*** Recorded data Section Begins ***

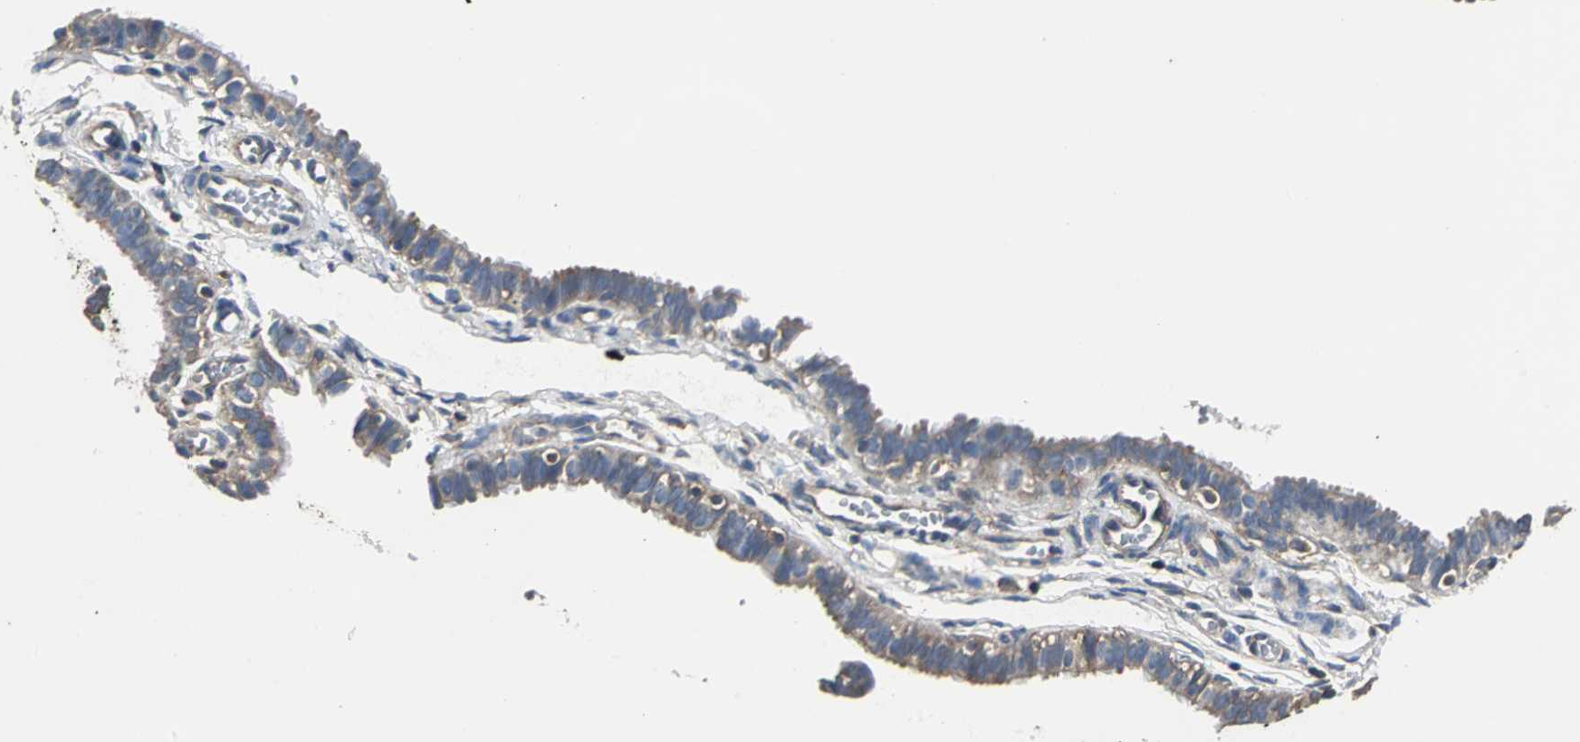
{"staining": {"intensity": "moderate", "quantity": ">75%", "location": "cytoplasmic/membranous"}, "tissue": "fallopian tube", "cell_type": "Glandular cells", "image_type": "normal", "snomed": [{"axis": "morphology", "description": "Normal tissue, NOS"}, {"axis": "topography", "description": "Fallopian tube"}, {"axis": "topography", "description": "Placenta"}], "caption": "Brown immunohistochemical staining in normal human fallopian tube displays moderate cytoplasmic/membranous expression in about >75% of glandular cells. (IHC, brightfield microscopy, high magnification).", "gene": "IRF3", "patient": {"sex": "female", "age": 34}}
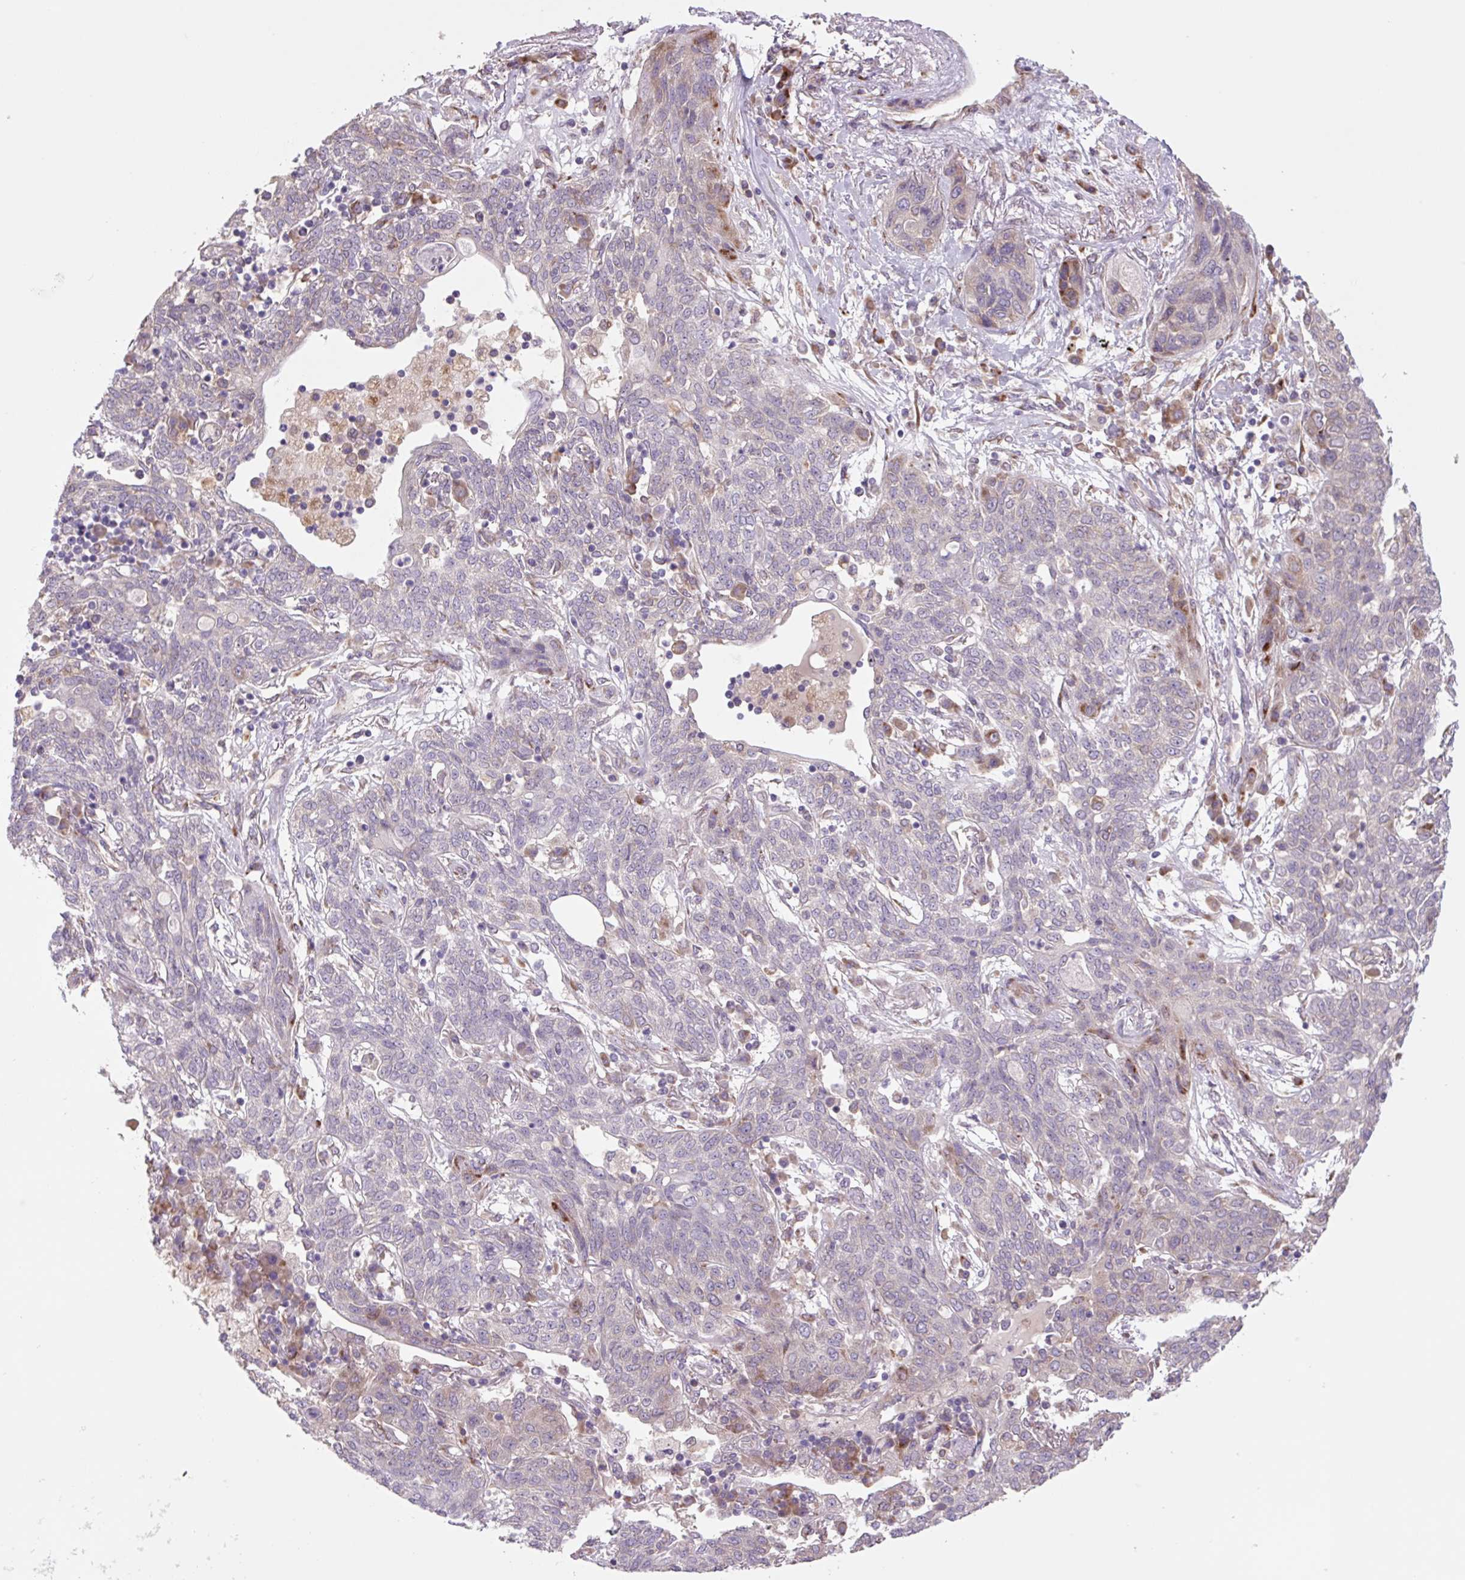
{"staining": {"intensity": "moderate", "quantity": "<25%", "location": "cytoplasmic/membranous"}, "tissue": "lung cancer", "cell_type": "Tumor cells", "image_type": "cancer", "snomed": [{"axis": "morphology", "description": "Squamous cell carcinoma, NOS"}, {"axis": "topography", "description": "Lung"}], "caption": "Squamous cell carcinoma (lung) was stained to show a protein in brown. There is low levels of moderate cytoplasmic/membranous staining in about <25% of tumor cells. Using DAB (3,3'-diaminobenzidine) (brown) and hematoxylin (blue) stains, captured at high magnification using brightfield microscopy.", "gene": "PLA2G4A", "patient": {"sex": "female", "age": 70}}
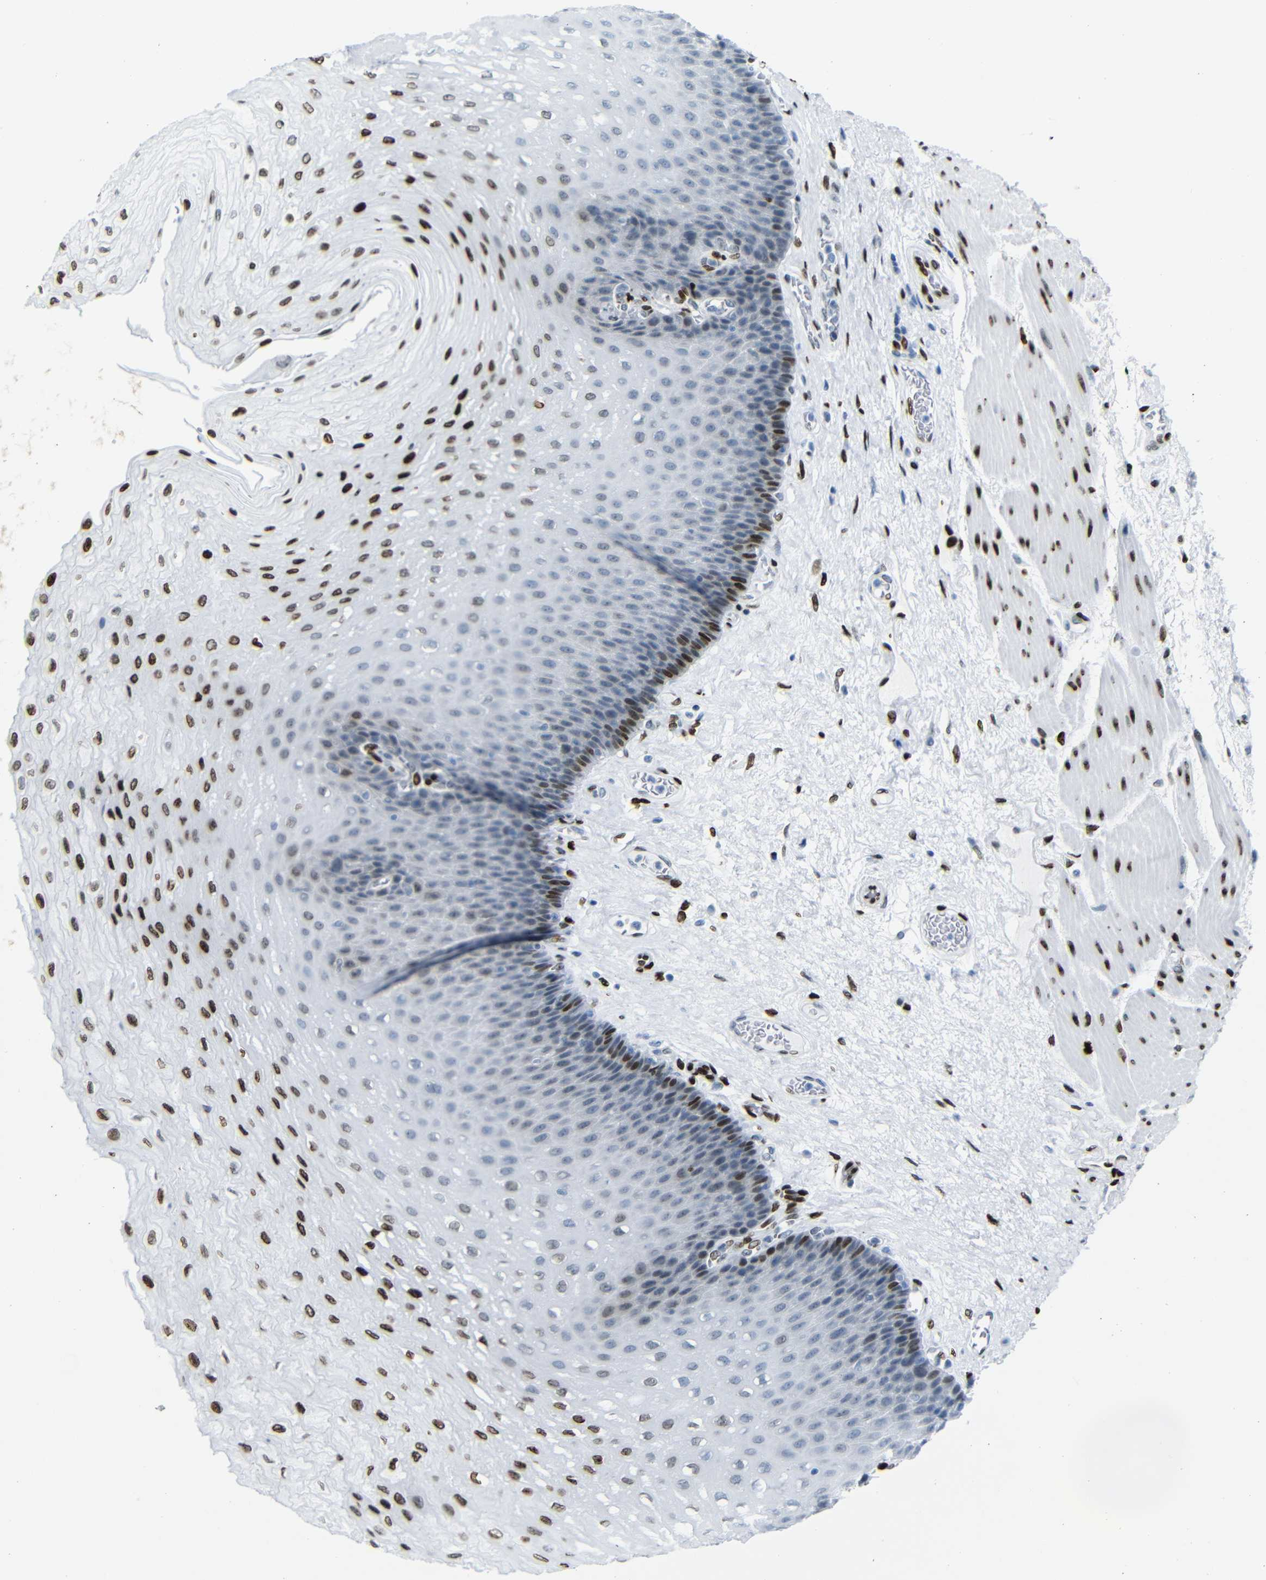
{"staining": {"intensity": "strong", "quantity": "25%-75%", "location": "nuclear"}, "tissue": "esophagus", "cell_type": "Squamous epithelial cells", "image_type": "normal", "snomed": [{"axis": "morphology", "description": "Normal tissue, NOS"}, {"axis": "topography", "description": "Esophagus"}], "caption": "Immunohistochemical staining of unremarkable esophagus demonstrates high levels of strong nuclear expression in about 25%-75% of squamous epithelial cells.", "gene": "NPIPB15", "patient": {"sex": "female", "age": 72}}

*** Recorded data Section Ends ***

Activity: Give the lines from the one containing "cell carcinoma (lung)" through the last line of the material again, exactly and with no pictures, both ends included.

Solution for this exercise:
{"staining": {"intensity": "moderate", "quantity": "<25%", "location": "cytoplasmic/membranous"}, "tissue": "lung cancer", "cell_type": "Tumor cells", "image_type": "cancer", "snomed": [{"axis": "morphology", "description": "Squamous cell carcinoma, NOS"}, {"axis": "topography", "description": "Lung"}], "caption": "Squamous cell carcinoma (lung) was stained to show a protein in brown. There is low levels of moderate cytoplasmic/membranous staining in about <25% of tumor cells. Using DAB (3,3'-diaminobenzidine) (brown) and hematoxylin (blue) stains, captured at high magnification using brightfield microscopy.", "gene": "PLA2G4A", "patient": {"sex": "female", "age": 70}}
{"staining": {"intensity": "strong", "quantity": "25%-75%", "location": "nuclear"}, "tissue": "esophagus", "cell_type": "Squamous epithelial cells", "image_type": "normal", "snomed": [{"axis": "morphology", "description": "Normal tissue, NOS"}, {"axis": "topography", "description": "Esophagus"}], "caption": "Immunohistochemical staining of unremarkable esophagus demonstrates high levels of strong nuclear expression in about 25%-75% of squamous epithelial cells.", "gene": "NPIPB15", "patient": {"sex": "female", "age": 72}}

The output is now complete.